De ce qui a semble-t-il fuité, la conversation dure à peine un peu plus de 8 minutes. Pendant ce temps, Yankuba Colley, le mobilisateur national de l’Alliance patriotique pour la réorientation et la construction (APRC), Fabakary Tombong Jatta, ancien président de la majorité parlementaire à l’Assemblée, discutent sur la plateforme Whatsapp avec… Yahya Jammeh !
Arbitre des luttes internes à l’APRC
Dans un mélange d’anglais et de langue diola, le sujet de ce «bavardage virtuel», les dissensions au sein de l’ancien parti au pouvoir, en crise de légitimité et bouté du Parlement. Dans l’enregistrement, la voix qui semble être celle de Yahya Jammeh arbitre les luttes intestines de succession à la tête du parti depuis l’exil forcé de leur mentor en Guinée Equatoriale.
Ces derniers mois, l’actualité de l’APRC a été rythmée par la transhumance vers le nouveau parti au pouvoir, si ce n’est une lutte fratricide pour la direction qui a opposé Fabakary Tombong Jatta, le président intérimaire du parti, et Ma Bah, son adjoint. Chacun des deux hommes réclamait en fait la direction à lui, promise au téléphone par Yahya Jammeh. Première victime collatérale : Momodou Bou Jarju qui est mentionné dans la conversation audio a lui été exclu du parti. Une décision applaudie par Jammeh.
Pour autant, c’est la deuxième partie du fichier fuité qui a déclenché la psychose dans les réseaux sociaux gambiens. Sur ses projets de retour en Gambie, l’homme au boubou blanc lâche cette phrase qui alimente la controverse. « Si Allah le veut, tout ira bien. Je travaille sur quelque chose », lance Jammeh, volontairement vague. « Lorsque je vais revenir en Gambie, aucun esprit ni aucun être humain ne pourra s’y opposer», complète l’ancien locataire de la State House de Banjul.

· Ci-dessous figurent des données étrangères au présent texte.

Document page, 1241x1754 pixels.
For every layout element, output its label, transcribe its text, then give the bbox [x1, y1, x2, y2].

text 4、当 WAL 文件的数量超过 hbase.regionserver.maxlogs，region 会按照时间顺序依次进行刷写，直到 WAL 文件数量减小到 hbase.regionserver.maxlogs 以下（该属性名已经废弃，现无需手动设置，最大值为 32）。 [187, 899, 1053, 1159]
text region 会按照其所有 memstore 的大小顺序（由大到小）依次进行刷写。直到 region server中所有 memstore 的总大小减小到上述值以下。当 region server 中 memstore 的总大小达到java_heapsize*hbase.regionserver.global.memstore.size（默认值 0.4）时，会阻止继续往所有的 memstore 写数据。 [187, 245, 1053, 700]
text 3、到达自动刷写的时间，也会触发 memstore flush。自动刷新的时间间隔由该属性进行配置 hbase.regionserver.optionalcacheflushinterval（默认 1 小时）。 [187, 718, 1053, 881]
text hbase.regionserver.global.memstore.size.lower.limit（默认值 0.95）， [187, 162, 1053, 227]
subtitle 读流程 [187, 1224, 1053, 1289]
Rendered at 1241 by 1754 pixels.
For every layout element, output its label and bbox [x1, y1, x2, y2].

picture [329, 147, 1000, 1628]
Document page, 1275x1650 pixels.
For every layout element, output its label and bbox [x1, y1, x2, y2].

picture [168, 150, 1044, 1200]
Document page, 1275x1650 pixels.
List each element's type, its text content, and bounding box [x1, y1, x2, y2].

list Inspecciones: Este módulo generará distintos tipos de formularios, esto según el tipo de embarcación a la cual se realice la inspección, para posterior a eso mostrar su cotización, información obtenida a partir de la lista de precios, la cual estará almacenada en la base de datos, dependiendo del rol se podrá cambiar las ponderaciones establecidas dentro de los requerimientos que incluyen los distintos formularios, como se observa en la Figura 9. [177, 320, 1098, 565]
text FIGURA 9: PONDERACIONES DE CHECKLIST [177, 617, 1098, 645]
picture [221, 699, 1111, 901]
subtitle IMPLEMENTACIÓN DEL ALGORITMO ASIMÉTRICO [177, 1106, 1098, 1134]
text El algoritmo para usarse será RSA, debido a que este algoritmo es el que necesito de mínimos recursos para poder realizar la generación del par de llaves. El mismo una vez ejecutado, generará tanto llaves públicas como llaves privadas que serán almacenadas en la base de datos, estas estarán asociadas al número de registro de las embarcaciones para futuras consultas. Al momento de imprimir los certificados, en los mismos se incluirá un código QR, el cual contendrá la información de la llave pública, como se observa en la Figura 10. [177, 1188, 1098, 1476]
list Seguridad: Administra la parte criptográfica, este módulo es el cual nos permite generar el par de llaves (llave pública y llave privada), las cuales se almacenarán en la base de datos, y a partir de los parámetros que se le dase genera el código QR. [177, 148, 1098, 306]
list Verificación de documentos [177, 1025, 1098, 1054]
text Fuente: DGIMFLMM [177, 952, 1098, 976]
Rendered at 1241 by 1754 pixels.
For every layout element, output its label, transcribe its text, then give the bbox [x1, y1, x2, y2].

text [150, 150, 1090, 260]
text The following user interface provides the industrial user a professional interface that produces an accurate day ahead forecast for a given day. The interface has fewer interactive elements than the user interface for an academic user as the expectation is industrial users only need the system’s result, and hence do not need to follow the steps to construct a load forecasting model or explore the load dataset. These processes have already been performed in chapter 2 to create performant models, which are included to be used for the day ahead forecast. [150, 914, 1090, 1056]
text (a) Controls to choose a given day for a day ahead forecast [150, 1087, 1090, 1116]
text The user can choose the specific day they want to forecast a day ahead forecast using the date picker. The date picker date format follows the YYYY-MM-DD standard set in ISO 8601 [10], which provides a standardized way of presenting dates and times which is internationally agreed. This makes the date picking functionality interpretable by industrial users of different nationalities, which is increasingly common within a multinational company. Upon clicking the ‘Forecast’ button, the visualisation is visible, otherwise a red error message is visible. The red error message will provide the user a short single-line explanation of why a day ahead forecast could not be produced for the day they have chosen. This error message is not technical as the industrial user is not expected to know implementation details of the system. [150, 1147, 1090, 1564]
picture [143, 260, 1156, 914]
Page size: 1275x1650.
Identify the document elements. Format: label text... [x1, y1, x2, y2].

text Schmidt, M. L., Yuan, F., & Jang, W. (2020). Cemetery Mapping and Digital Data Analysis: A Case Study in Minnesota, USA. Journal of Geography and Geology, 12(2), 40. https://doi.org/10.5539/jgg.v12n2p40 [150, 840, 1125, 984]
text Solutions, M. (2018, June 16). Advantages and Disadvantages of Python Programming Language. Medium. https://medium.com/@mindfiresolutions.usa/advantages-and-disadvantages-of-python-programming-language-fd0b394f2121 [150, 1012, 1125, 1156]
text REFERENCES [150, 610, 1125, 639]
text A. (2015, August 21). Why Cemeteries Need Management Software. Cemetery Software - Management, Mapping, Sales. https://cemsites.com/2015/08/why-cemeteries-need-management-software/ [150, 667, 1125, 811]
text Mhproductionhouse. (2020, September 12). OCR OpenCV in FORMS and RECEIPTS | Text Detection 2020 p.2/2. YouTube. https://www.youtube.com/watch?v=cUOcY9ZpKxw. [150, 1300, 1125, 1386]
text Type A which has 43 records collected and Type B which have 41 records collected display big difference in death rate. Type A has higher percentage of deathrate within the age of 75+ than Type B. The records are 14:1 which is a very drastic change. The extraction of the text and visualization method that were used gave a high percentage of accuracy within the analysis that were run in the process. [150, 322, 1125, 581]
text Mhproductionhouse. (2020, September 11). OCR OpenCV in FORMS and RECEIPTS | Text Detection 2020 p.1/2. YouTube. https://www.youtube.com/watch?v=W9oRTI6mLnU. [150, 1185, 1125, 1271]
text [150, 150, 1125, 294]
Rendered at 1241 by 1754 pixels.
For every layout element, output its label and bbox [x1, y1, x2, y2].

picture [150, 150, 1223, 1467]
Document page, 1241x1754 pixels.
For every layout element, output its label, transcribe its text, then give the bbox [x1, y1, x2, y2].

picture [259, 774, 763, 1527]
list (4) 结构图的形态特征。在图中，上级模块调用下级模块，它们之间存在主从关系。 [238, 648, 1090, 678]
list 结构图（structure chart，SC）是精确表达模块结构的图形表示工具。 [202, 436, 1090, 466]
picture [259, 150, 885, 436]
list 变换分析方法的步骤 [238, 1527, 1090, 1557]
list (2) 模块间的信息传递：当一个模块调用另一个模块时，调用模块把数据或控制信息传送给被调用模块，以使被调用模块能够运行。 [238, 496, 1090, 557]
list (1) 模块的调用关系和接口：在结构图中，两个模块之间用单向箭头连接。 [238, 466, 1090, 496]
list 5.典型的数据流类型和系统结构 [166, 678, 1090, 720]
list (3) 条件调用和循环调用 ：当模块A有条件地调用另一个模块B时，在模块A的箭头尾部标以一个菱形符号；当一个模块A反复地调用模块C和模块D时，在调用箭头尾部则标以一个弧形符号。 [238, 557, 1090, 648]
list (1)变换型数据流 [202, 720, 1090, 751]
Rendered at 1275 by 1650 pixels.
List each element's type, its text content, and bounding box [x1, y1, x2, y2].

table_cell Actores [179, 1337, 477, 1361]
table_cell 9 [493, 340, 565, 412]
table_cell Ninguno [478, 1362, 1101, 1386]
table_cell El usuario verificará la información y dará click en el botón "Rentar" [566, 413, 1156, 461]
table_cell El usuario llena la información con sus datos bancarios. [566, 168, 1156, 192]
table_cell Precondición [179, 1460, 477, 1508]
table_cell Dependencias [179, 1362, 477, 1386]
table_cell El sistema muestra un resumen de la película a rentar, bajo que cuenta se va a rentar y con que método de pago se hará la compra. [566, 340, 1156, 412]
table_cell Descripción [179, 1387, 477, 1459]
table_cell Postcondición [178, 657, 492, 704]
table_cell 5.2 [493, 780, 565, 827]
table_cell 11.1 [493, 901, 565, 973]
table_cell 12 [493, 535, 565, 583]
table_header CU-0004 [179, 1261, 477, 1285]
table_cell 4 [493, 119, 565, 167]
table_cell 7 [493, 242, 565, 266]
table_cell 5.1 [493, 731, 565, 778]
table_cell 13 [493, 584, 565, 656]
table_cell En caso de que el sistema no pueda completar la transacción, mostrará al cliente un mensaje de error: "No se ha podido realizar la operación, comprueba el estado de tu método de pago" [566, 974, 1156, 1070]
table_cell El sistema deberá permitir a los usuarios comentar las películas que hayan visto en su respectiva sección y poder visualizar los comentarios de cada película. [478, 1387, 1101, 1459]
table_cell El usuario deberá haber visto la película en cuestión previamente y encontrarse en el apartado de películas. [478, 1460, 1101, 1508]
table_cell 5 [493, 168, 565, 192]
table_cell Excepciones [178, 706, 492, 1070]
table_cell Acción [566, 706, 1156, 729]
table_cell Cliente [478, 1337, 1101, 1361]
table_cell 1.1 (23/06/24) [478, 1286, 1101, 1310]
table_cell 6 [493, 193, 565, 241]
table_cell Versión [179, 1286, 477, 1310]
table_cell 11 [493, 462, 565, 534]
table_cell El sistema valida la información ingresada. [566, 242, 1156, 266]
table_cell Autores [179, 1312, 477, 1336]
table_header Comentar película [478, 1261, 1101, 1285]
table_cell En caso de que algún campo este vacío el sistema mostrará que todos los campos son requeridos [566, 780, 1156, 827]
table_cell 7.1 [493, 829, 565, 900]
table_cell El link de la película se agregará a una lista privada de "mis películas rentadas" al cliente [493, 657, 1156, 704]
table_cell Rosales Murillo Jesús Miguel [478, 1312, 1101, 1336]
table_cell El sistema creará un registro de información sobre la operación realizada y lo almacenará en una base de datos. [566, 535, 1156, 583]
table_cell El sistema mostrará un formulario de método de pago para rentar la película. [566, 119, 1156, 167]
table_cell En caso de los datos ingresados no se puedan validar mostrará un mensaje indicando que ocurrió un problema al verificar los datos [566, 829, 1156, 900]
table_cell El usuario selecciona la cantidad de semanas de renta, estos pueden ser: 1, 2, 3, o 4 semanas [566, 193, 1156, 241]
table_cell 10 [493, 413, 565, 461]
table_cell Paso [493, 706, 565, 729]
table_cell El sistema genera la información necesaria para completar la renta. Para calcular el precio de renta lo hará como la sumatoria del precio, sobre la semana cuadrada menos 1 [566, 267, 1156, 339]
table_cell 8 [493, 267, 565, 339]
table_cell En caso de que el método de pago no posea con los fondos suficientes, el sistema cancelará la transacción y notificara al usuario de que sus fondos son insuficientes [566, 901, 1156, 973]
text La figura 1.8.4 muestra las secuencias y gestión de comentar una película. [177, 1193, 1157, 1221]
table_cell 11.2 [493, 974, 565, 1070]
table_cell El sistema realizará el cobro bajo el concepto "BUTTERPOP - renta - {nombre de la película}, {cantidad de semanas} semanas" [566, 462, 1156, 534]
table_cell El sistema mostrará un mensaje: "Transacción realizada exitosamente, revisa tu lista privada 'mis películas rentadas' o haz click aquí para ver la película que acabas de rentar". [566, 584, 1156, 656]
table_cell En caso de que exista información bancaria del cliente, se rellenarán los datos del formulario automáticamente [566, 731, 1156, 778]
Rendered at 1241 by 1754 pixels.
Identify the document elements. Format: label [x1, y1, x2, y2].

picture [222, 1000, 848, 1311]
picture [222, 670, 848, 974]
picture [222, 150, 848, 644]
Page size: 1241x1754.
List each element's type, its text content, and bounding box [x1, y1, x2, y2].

Jammeh songe à retourner en Gambie
Depuis la Guinée Equatoriale, Yahya Jammeh a-t-il seulement abandonné son projet de revenir en Gambie et même d’exercer à nouveau le pouvoir ? «I’ll be back, I’ll be back » («Je reviendrai, je reviendrai»), avait lancé Yahya Jammeh le 21 janvier 2017, au pied du Flacon 900 DX qui l’exfiltre vers la Guinée équatoriale.
Depuis cette fanfaronnade théâtrale, l’ancien président ronge son frein dans des activités agricoles au pays de Teodoro Obiang Nguema Mbasogo. L’hypothèse d’un retour -secret ?- de l’ancien homme fort n’est si insolite. Comme indice, il y a eu cette fuite d’informations sensibles livrées à Jammeh par sept officiers de l’armée gambienne, restés loyaux à l’enfant de Kanilai. Cela avait fait planer le spectre d’une infiltration de l’armée pour préparer le retour de leur ancien chef.
D’un autre côté, même si le pacte passé avec la CEDEAO quelques heures avant son départ stipulait que l’homme au boubou blanc devait se laver les mains des affaires internes gambiennes, l’affaire de son possible retour en Gambie n’avait pas été clairement tranchée. Les autorités gambiennes disposent du droit de ne pas laisser un avion transportant un passager nommé Jammeh atterrir sur leur sol. Mais ce sont peut-être les termes de ce document qualifié de communiqué final par la CEDEAO qu’il faut éclaircir. Sinon, le risque est grand de voir Jammeh troquer son boubou pour un treillis.